The Senate approved a handful of amendments by unanimous consent on Wednesday (see below), and will hold about a dozen votes before coming to the final bill. The legislation, S. 3187, is generally non-controversial, and would reauthorize and extend a user-fee program that drug and medical device industry groups support as a way of speeding up the FDA approval process.
As part of a deal announced Wednesday, Republicans won the right to have a vote on their alternative plan, which would terminate a preventive health fund created in 2010.
But approval of both the GOP alternative and the Democratic bill will need 60 votes to pass.
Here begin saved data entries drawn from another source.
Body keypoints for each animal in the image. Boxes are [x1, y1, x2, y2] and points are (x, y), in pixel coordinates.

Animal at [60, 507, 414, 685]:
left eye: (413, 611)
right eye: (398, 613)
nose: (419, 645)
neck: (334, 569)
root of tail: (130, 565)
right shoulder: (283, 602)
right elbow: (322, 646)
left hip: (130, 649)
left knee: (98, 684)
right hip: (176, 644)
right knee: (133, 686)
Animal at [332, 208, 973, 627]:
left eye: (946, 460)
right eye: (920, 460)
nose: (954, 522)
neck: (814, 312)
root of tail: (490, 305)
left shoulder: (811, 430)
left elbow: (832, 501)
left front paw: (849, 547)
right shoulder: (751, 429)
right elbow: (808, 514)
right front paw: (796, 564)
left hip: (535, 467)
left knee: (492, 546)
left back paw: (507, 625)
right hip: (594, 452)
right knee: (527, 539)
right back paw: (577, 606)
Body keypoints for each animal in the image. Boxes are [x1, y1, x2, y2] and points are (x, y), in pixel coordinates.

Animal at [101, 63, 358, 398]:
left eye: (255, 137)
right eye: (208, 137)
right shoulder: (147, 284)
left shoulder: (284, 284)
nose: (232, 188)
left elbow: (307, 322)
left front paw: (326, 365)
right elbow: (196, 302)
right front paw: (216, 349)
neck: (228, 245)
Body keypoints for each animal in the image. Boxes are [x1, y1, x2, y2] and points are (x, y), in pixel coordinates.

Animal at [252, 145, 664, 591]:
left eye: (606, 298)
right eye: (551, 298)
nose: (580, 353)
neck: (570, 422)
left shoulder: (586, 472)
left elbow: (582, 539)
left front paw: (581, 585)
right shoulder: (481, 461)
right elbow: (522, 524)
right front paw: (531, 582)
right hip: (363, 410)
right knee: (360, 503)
Because each party seems to genuinely hate the other's bill, the votes might well be a setup for partisan finger-pointing once both fail, which will at least give the parties something to talk about over the long Memorial Day weekend.
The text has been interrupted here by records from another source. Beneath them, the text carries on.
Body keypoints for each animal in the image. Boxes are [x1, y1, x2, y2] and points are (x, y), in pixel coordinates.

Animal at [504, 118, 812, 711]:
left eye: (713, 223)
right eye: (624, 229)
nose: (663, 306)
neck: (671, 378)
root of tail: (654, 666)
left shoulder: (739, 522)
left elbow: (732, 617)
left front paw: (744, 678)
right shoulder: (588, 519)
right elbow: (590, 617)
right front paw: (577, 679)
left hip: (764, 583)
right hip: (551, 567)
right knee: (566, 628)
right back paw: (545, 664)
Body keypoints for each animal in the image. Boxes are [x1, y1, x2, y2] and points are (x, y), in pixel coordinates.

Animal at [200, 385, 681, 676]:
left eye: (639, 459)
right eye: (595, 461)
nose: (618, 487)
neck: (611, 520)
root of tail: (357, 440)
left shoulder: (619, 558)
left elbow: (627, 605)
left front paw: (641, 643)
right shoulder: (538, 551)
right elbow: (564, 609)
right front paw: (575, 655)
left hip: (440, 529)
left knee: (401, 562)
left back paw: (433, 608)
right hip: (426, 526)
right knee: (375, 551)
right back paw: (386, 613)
The Senate should also approve a 60-day extension of the National Flood Insurance Program at some point today. Senate Majority Leader Harry Reid (D-Nev.) said Wednesday that he would agree to tackle a longer-term reform bill once the Senate returns from its Memorial Day week off.
Also up today, a likely vote on a bill to extend the National Flood Insurance Program (NFIP) for 60 days, also part of Wednesday's announcement.
In a unanimous-consent vote Wednesday, the Senate approved H.R. 4097, the John F. Kennedy Center Reauthorization Act, and the following six amendments to the FDA bill, from:
• Sen. Ben Cardin (D-Md.), to ensure that adequate information is disseminated to healthcare providers and payers about the potential benefits and risks of medical products on all patient populations, particularly underrepresented sub-populations, including racial subgroups;
• Cardin, to require the commissioner of Food and Drugs to report to Congress on issues with respect to small businesses;
• Sen. Chuck Grassley (R-Iowa), to provide employee protections for the Commissioned Corps of the Public Health Service Act;
• Grassley, to provide deadlines for the issuance of certain regulations and to require a GAO report on the implementation of the clinical trial registration and reporting requirements under the Public Health Service Act;
• Sen. Joe Manchin (D-W.Va.), to reclassify the pain reliever hydrocodone under the Controlled Substances Act; and
• Sen. Jack Reed (D-R.I.), to make effective the proposed rule of the Food and Drug Administration relating to sunscreen drug products.